From Easton (West bound): Travel westbound on Route 50 to the Maryland Route 213 traffic light. Continue west on Route 50 for three miles and look for sign (Wye Island NRMA) and turn left onto Carmichael Road. Follow above directions.

General Description:
Located in Queen Anne's County between the Wye and Wye East Rivers in the tidal recesses of the Chesapeake Bay, the island's tidal wetlands and 30 miles of shoreline provide a diverse habitat for an abundance of wildlife. Wye Island's more than twelve miles of multi-access trails provide a way to explore the island's tidal wetlands and view the wildlife. Visitors can see a variety of birds and animals including ducks, geese, wading birds, Bald Eagles, the endangered Delmarva Fox Squirrel, whitetail deer, and many other species.

The Trails:

The trails are unpaved and generally level. Use caution after it has rained. When wet, the trails can become very slippery. Riders may encounter obstacles such as roots, ruts and branches. Unless otherwise posted, trails are open to hikers, cyclists and equestrians. This is an environmentally sensitive area so come here to enjoy the scenery and amazing wildlife but tread lightly and leave no trace.

Wye Island Road: 4.2 miles (easy)
Wye Island Road is a multi-use trail utilizing the county road and the gravel road from Wye Island Bridge to the Ferry Point parking area. This trail gives visitors the overall picture of Wye Island, from agricultural fields to the old growth forest.

Holly Tree Trail: 1.5 miles (easy)
Visit the old Holly Tree, more than 250 years old, a short distance (520 feet) from the trailhead. Enjoy viewing a variety of wildflowers among the field's planted warm season grasses.

Osage Trail: .6 mile (easy)
Named for the abundant population of Osage trees on the island, this loop trail provides a view of waterfowl in Big Woods Cove. Osage trees are distinguished by their large seedpods, which are nearly the size of softballs. Osage trees originated in a small region of Texas, Oklahoma and Arkansas, which was home to the Osage Indians, who used its wood for bows. Osage trees have been planted as hedge fences all over the midwestern and eastern United States.

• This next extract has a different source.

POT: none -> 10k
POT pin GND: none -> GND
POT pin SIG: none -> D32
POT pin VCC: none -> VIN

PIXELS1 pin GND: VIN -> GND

West Corner Trail: .5 mile (easy)
Agriculture has historically played a large role on Wye Island. Follow this trail on the ends of an agricultural field and discover two scenic views of Bennett's Point on the far side of the Wye River. Ferry Landing Trail can be accessed from this trail.

Ferry Landing Trail: 1.1 miles (easy)
Enjoy the natural cover provided by the Osage Orange trees as you make your way down to Drum Point. This wide trail was once an access road to an old hand-drawn ferry that ran from Wye Island to Bennett's Point. For another scenic route, take the Jack-in-the-Pulpit Trail (0.5 mile - moderate), which forms a circular route between Ferry Landing Trail and the sandy beach at Drum Point. This is an ideal spot for a picnic lunch overlooking the water.

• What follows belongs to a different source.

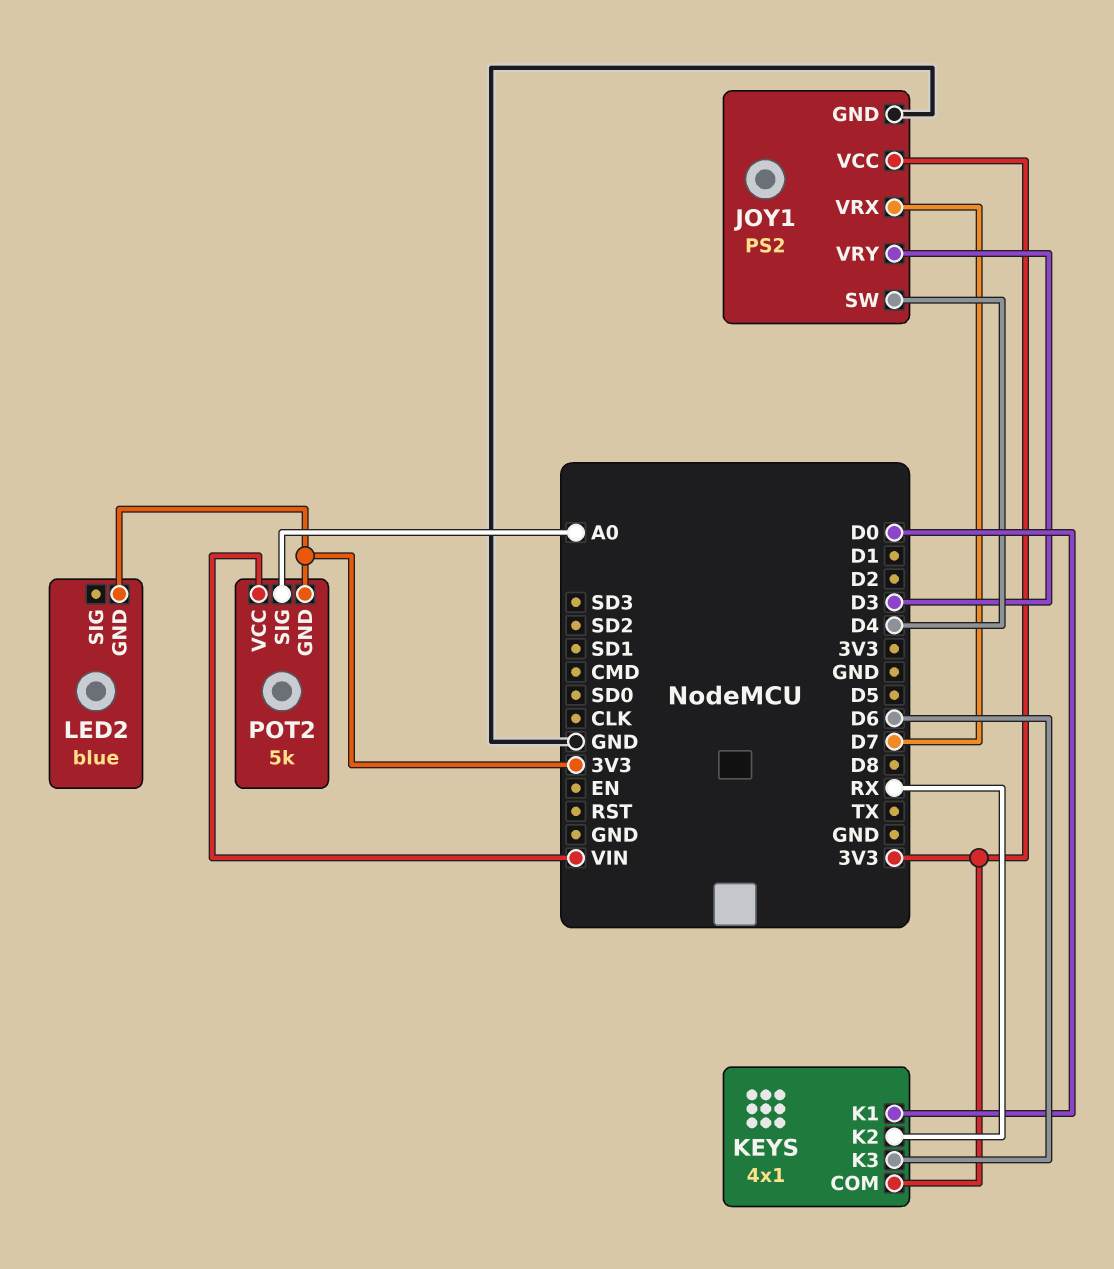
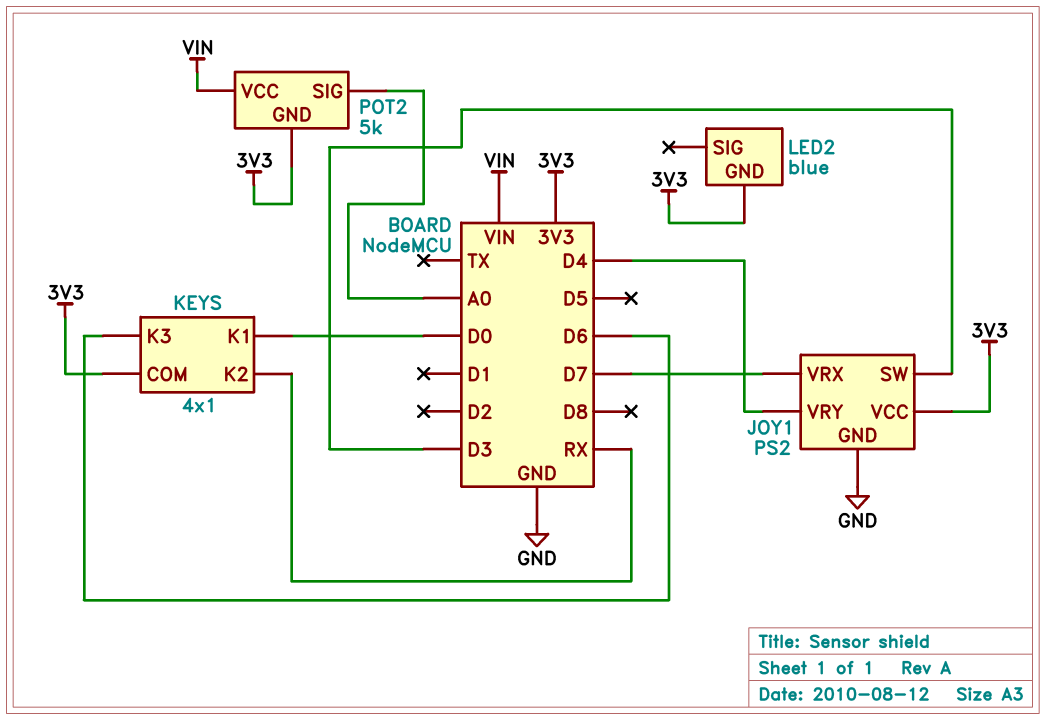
JOY1 pin SW: D4 -> D3
JOY1 pin VRY: D3 -> D4

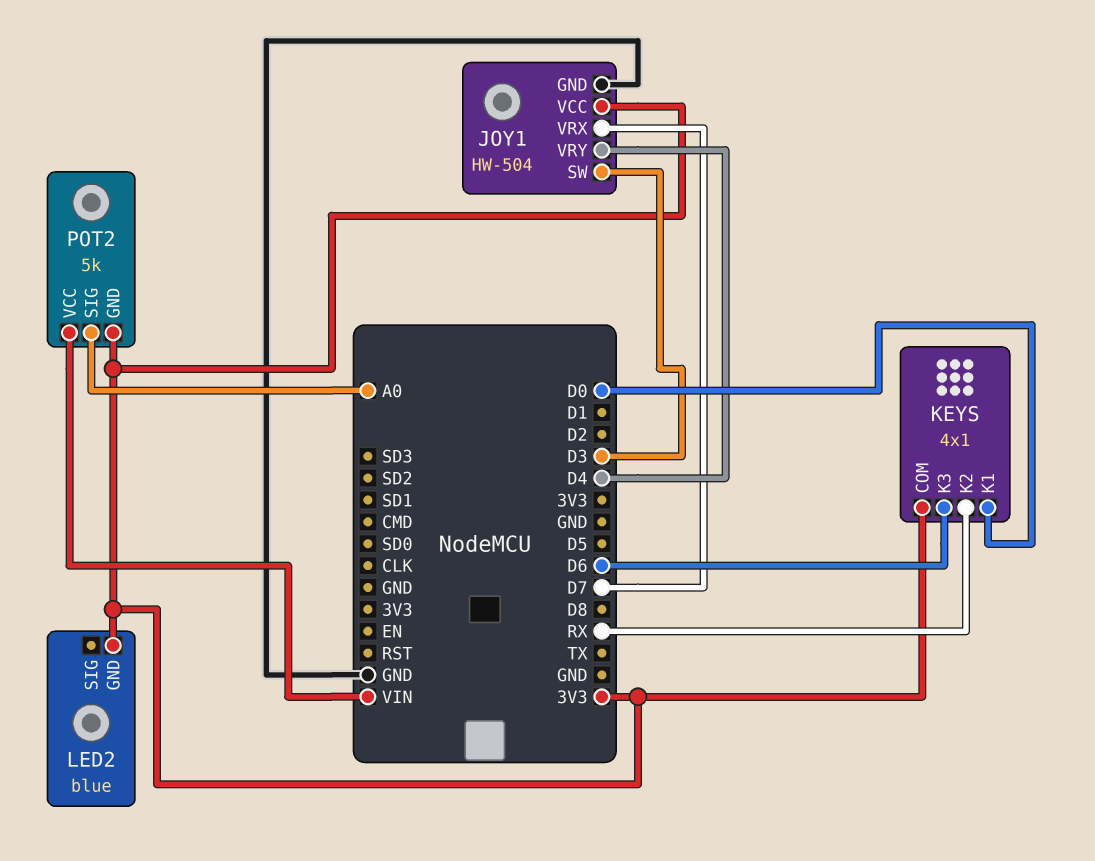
JOY1: PS2 -> HW-504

Dividing Creek: Trail 2.5 mile (easy)
Beginning at the Equestrian Parking area, this long trails follows the edge of an agricultural field where a wide variety of songbirds and sometimes whitetail deer are seen. This trail gives you an opportunity to view the open sky often filled with soaring crows, as well as turkey and black vultures. This is also a great area to watch for Delmarva Fox Squirrels.

Note: Hikers, cyclists and equestrians are encouraged to avoid traveling on agricultural fields. Please use trails, buffer strips and grass waterways for access. Horses and bicycles are prohibited on the Schoolhouse Woods Nature Trail. Please obey all signs. Areas may be closed to access due to weather or hazardous conditions. Please call ahead to confirm access.